Wang Feng, Zheng Guohua, Li Hua
School of Economics and Management, Shanghai University of Sport, Shanghai, China.
School of Physical Education, Xiangnan University, Chenzhou, China.
Front Psychol. 2024 May 3;15:1383084. doi: 10.3389/fpsyg.2024.1383084. eCollection 2024.
This study examined the fourth quarters in the close games in the regular NBA games in the last decade, ranging from the 2013-14 season to the 2022-2023 season. A close game is categorically defined by a scenario where the point differential is confined within a 10-point margin at the onset of the fourth quarter and narrows further to a 5-point disparity by the end of the game. In total, 2,295 close games were identified in this study. Advanced game statistics, including offensive rate, defensive rate, assistance ratio, pace of game, and true shooting percentage, etc., are obtained from the NBA box scores using a python script. Understanding key factors that determine the outcome of the basketball games is critical, as such can be used to develop predictive models for coaches to design game strategies. This study developed a Bayesian Logistic Modeling approach to estimate the winning probability of a basketball team in the fourth quarter, using the pace of the last quarter and a team's shooting percentage. The accuracy of the model is used to evaluate if the model can correctly classify game outcome based on the identified game statistics in the fourth quarter of a game. The binary outcome of the close game is modeled as a Bernoulli distribution. Results reveal that the True Positive Rate and False Positive Rate is 0.93 and 0.07, respectively. Insights from this study can be used to help design coaching strategies in basketball games, illuminating potential tactical pivots that could tilt the game in their favor.

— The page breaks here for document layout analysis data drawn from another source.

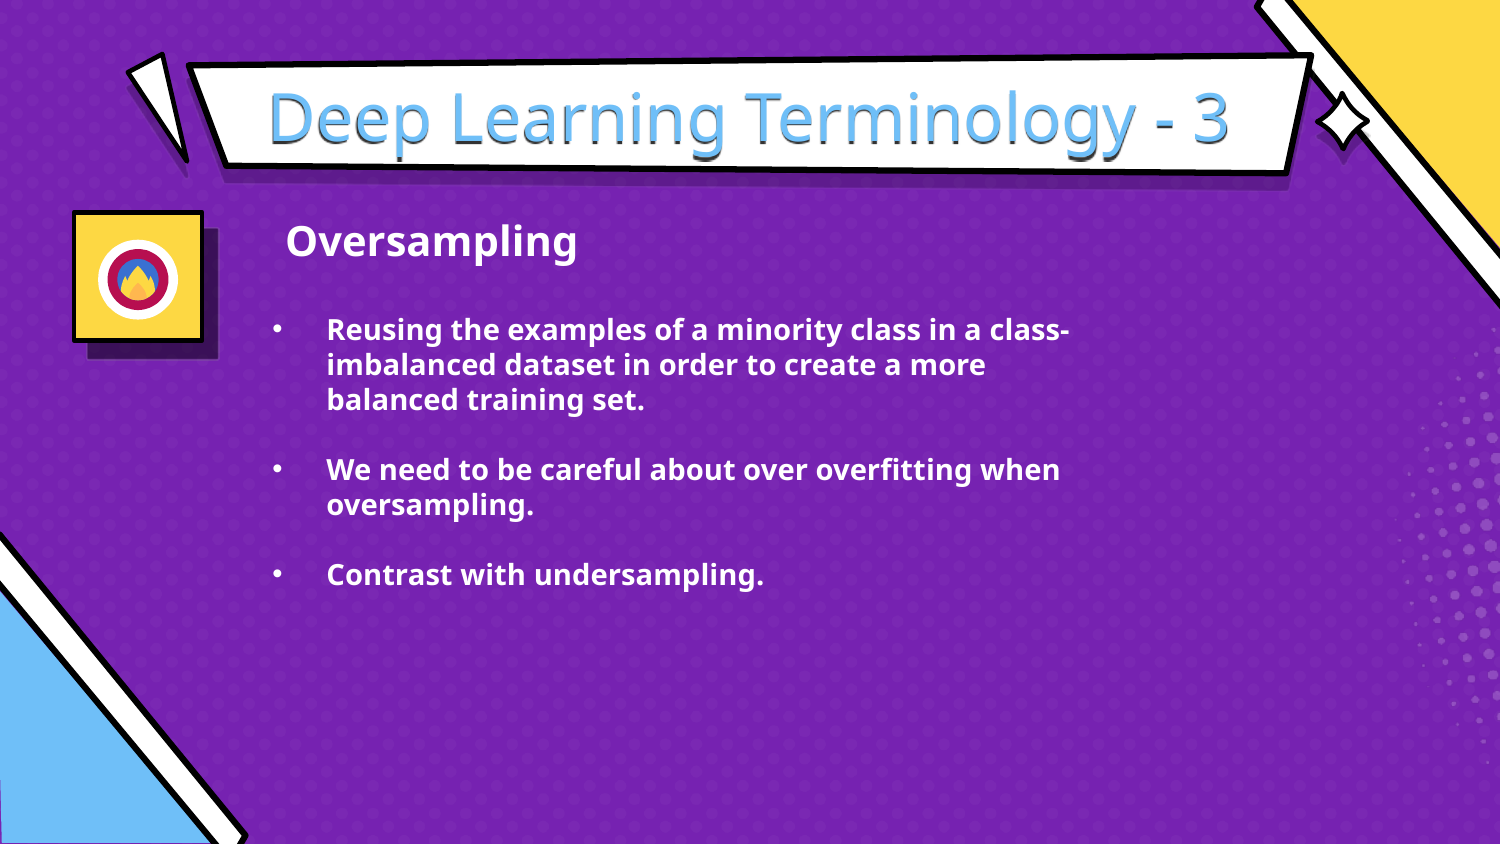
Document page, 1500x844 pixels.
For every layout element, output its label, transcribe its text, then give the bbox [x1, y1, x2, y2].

subtitle Reusing the examples of a minority class in a class-imbalanced dataset in order to create a more balanced training set. We need to be careful about over overfitting when oversampling. Contrast with undersampling. [236, 296, 1122, 751]
subtitle Oversampling [269, 219, 978, 260]
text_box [97, 239, 179, 320]
title Deep Learning Terminology - 3 [116, 91, 1383, 137]
text_box [74, 212, 203, 341]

本研究考察了过去十年(从2013 - 14赛季到2022 - 23赛季)NBA常规赛胶着比赛中的第四节。胶着比赛明确界定为在第四节开始时分差在10分以内,且到比赛结束时进一步缩小至5分差距的情况。本研究共识别出2295场胶着比赛。使用Python脚本从NBA比赛数据统计中获取了包括进攻率、防守率、助攻率、比赛节奏和真实投篮命中率等高级比赛数据。了解决定篮球比赛胜负的关键因素至关重要,因为这些因素可用于开发预测模型,供教练设计比赛策略。本研究开发了一种贝叶斯逻辑建模方法,利用上一节的比赛节奏和球队投篮命中率来估计篮球队在第四节的获胜概率。该模型的准确性用于评估模型是否能根据比赛第四节确定的比赛数据正确分类比赛结果。胶着比赛的二元结果被建模为伯努利分布。结果显示,真阳性率和假阳性率分别为0.93和0.07。本研究的见解可用于帮助设计篮球比赛中的教练策略,揭示可能使比赛向其有利方向倾斜的潜在战术转折点。